Architects from Perkins Will and district staff updated the District 200 Board of Education Sept. 10 on progress of the middle‑school capital projects funded by the voter‑approved referendum and outlined the timeline for remaining work and financing.
The presentations covered construction phasing, current on‑site progress at Monroe and Franklin, and high‑level cost estimates and contingencies for the remaining work. Architects described a three‑summer phasing plan for each school and identified clinical priorities — classrooms, library/learning centers, performance spaces, science and exploratory labs, and HVAC and systems work — that require summer construction windows.
Why it matters: The projects involve major renovation and additions at Monroe, Franklin and Edison middle schools tied to a roughly $151.5 million referendum. Timelines and bid results will determine whether the district stays within the referendum budget and when the board must finalize debt issuance parameters.
Perkins Will senior project architect Michael Dolter gave a construction update and described the phasing approach the team used to preserve classroom capacity and building systems while delivering large renovations. Carl Giameti, also of Perkins Will, said the phasing balances what can be completed in a summer with the need to leave each building operable for the next school year.
On-site work this past summer included enabling work and the completion of about 30 renovated classrooms at Monroe, temporary locker-room facilities and accessible paths, excavation for additions at Franklin and early site work for performing-arts additions. The architects and construction manager said Monroe’s classroom renovations included new furniture and technology, and Franklin work included a temporary egress stair and accelerated north entry ramp to maintain accessible routes while demolition and additions proceed.
Finance and construction management staff gave updated cost estimates. Brian O'Keefe and the district’s construction manager (Nicholas and Associates) presented an owner‑level estimate showing an estimated aggregate hard construction cost of roughly $123 million across issuances, with issuance 3 estimated at about $86 million based on 25% construction documents. The estimate includes owner contingencies (about 3.5% for issuance 3) and allowances; staff said unused contingency and allowance funds reduce overall project cost.

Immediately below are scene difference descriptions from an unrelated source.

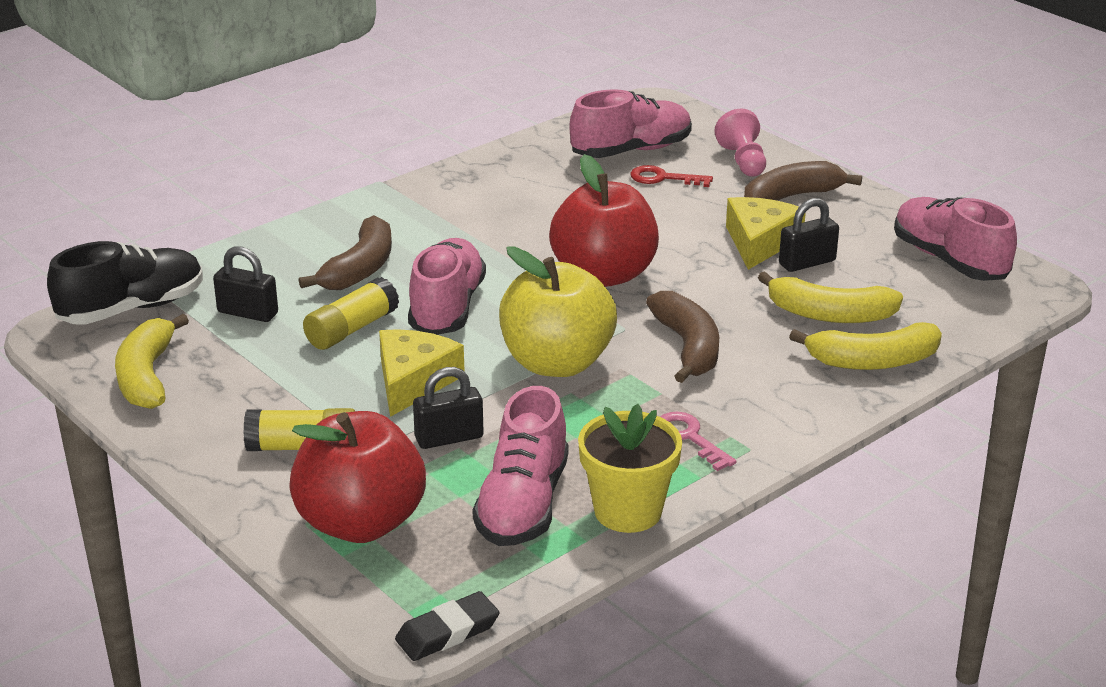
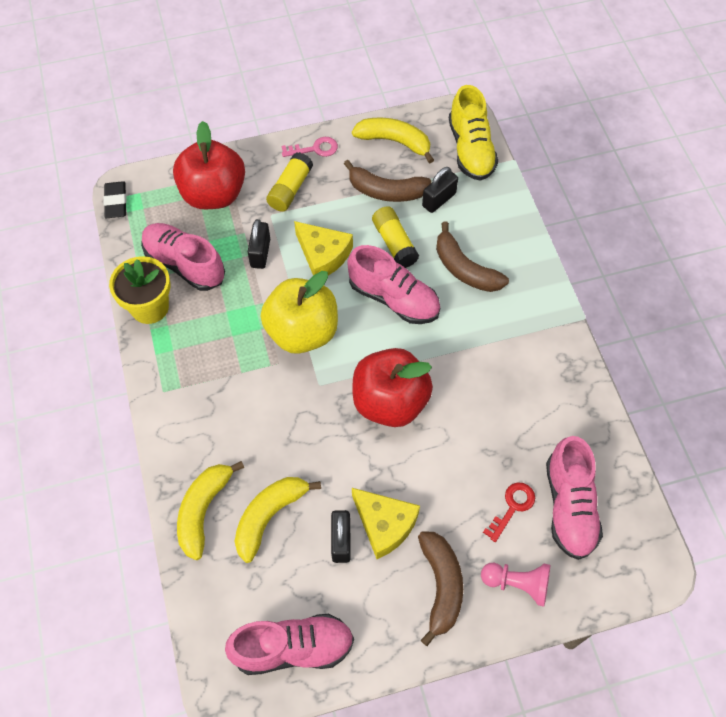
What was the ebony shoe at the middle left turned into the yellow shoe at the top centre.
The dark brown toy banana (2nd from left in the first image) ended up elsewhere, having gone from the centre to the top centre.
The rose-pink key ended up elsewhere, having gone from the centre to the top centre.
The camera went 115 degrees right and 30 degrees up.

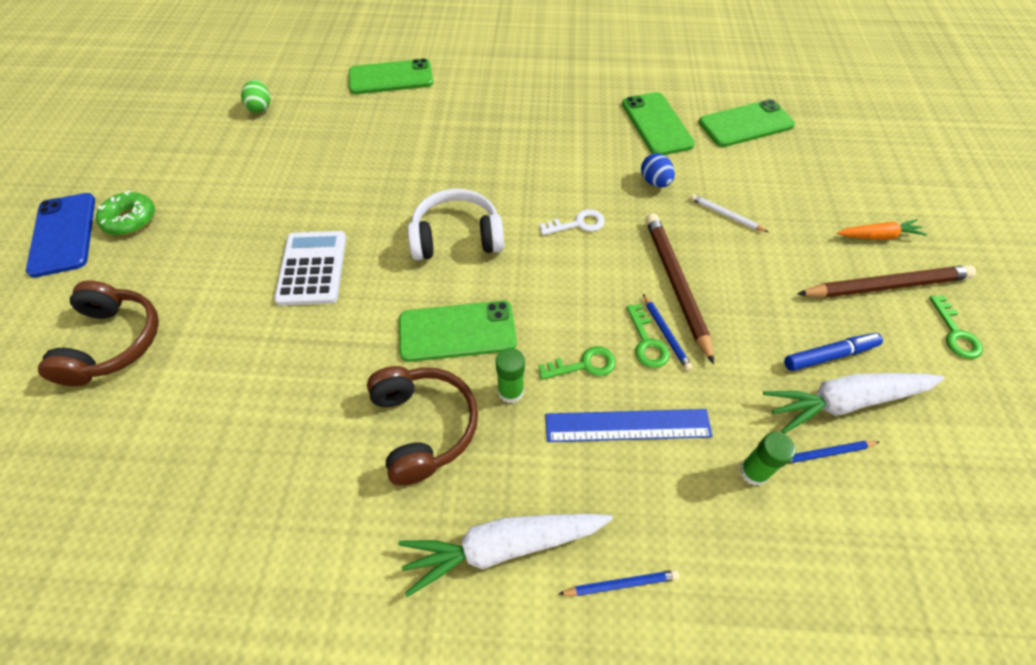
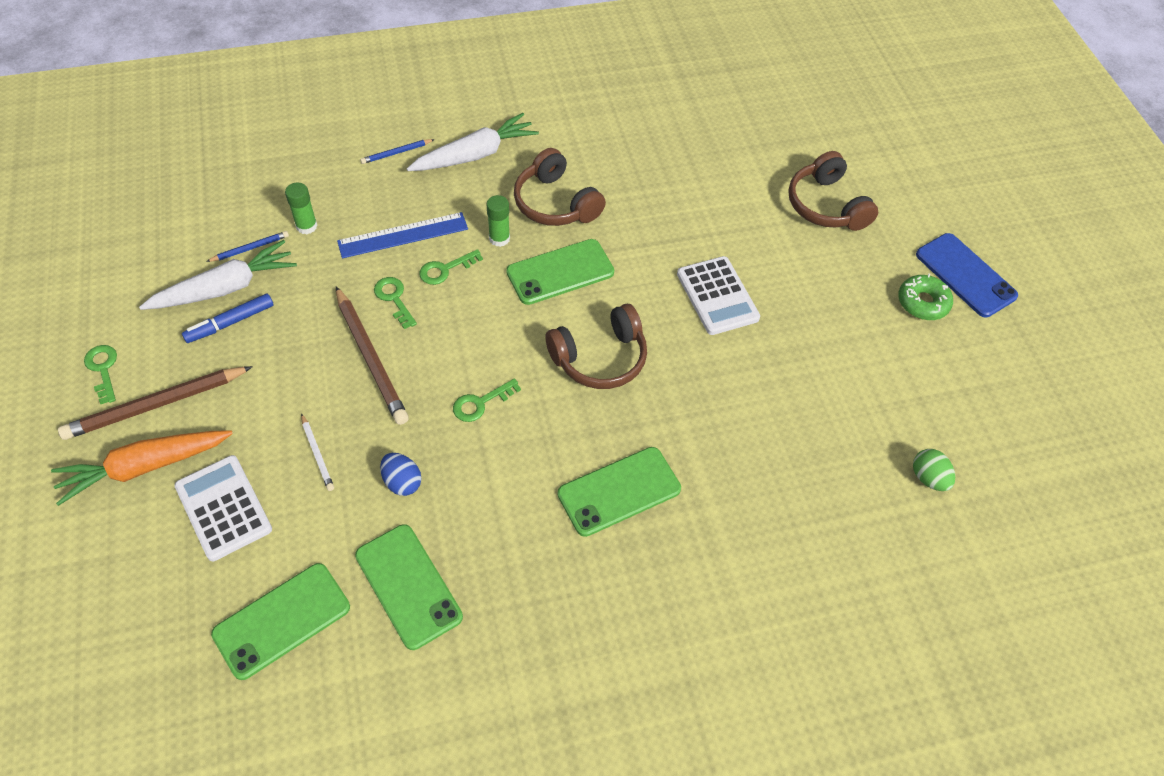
The leaf-green smartphone (1st from left in the first image) ended up elsewhere, having gone from the top centre to the centre.
What was the snow-white headphones at the centre turned into the dark brown headphones (2nd from left) at the centre.
The snow-white wooden pencil at the top right ended up facing another way, 45 degrees clockwise from before.
What was the snow-white key at the centre turned into the leaf-green key (4th from left) at the centre.
The size of the bright orange root vegetable at the middle right changed by a factor of 1.74.
The second view lost the blue wooden pencil (2nd from left) at the centre.
The second view gained the snow-white adding machine (1st from left) at the middle left.
The camera went 160 degrees right and 0 degrees up.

Timing for remaining milestones: architects and staff said issuance 3 is scheduled to go to bid in October, the board would receive a parameters resolution in November, and the final debt issuance is scheduled for January. District staff and architects said permitting, utility coordination and early procurement for long‑lead mechanical equipment are underway to maintain the schedule. The administration told the board it expects to present firm bid results and financing parameters before the November board meeting so the board can decide on final borrowing steps.
Board members asked how staff and building teams were managing construction impacts to school operations; Dr. Schuler and the construction manager said teams are coordinating closely and that most utility crossovers are scheduled during non‑instructional periods. Members also asked about skylight work at Monroe (expected to be completed over winter break) and about the appearance of storm‑water improvements at Monroe (engineers described a dry‑bottom landscaped detention area with native grasses, not a permanent wet pond).
Architects emphasized that the library/learning center work will prioritize daylighting, flexible small‑group spaces, and maker‑type stations; auditoriums will receive seating replacements, upgraded lighting and acoustical improvements; exploratory and essentials program spaces will be reconfigured for flexible instruction and life‑skills labs.
No formal board action was taken at the meeting on the design or contract awards; the update was informational and aimed at preparing the board for the October bid release and the November financing parameters report.